### Task
Return each line below holding the string "Virginia".

═══ Data ═══

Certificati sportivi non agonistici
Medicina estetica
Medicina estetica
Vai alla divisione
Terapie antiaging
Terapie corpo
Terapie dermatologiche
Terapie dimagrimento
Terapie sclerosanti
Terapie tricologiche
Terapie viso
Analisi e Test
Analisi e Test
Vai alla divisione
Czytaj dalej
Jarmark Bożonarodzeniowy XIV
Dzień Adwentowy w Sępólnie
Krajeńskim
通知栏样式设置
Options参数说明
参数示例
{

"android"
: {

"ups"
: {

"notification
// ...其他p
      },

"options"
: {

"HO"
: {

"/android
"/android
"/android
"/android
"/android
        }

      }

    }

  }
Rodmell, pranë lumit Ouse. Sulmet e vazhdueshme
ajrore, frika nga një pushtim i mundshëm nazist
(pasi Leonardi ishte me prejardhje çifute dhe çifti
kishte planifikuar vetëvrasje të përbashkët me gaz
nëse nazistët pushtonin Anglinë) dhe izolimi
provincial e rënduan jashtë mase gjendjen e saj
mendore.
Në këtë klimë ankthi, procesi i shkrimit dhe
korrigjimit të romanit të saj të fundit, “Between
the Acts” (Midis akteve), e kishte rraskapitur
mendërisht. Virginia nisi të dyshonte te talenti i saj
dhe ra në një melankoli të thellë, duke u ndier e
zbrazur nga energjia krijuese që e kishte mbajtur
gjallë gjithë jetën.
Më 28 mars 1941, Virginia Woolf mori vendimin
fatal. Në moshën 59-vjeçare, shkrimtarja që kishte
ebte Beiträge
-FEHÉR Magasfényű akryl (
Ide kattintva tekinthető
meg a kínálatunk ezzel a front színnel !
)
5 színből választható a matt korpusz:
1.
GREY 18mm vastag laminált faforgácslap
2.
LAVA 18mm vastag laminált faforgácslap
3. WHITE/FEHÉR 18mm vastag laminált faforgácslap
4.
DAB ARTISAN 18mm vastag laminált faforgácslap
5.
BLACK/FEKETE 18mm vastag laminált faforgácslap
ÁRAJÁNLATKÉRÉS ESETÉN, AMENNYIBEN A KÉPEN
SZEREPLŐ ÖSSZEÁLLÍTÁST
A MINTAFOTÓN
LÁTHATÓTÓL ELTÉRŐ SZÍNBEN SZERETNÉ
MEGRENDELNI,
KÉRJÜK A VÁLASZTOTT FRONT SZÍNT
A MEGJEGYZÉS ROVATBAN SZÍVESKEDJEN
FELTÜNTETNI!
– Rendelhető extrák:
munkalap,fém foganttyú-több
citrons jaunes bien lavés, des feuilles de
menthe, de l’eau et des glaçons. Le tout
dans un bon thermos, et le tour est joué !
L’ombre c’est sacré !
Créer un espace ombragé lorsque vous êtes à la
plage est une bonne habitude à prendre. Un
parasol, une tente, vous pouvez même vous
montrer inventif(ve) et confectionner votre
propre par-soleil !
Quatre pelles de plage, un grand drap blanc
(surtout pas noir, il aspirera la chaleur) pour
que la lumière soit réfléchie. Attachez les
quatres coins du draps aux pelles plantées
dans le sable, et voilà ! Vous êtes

═══

### Your solution
mendërisht. Virginia nisi të dyshonte te talenti i saj
Më 28 mars 1941, Virginia Woolf mori vendimin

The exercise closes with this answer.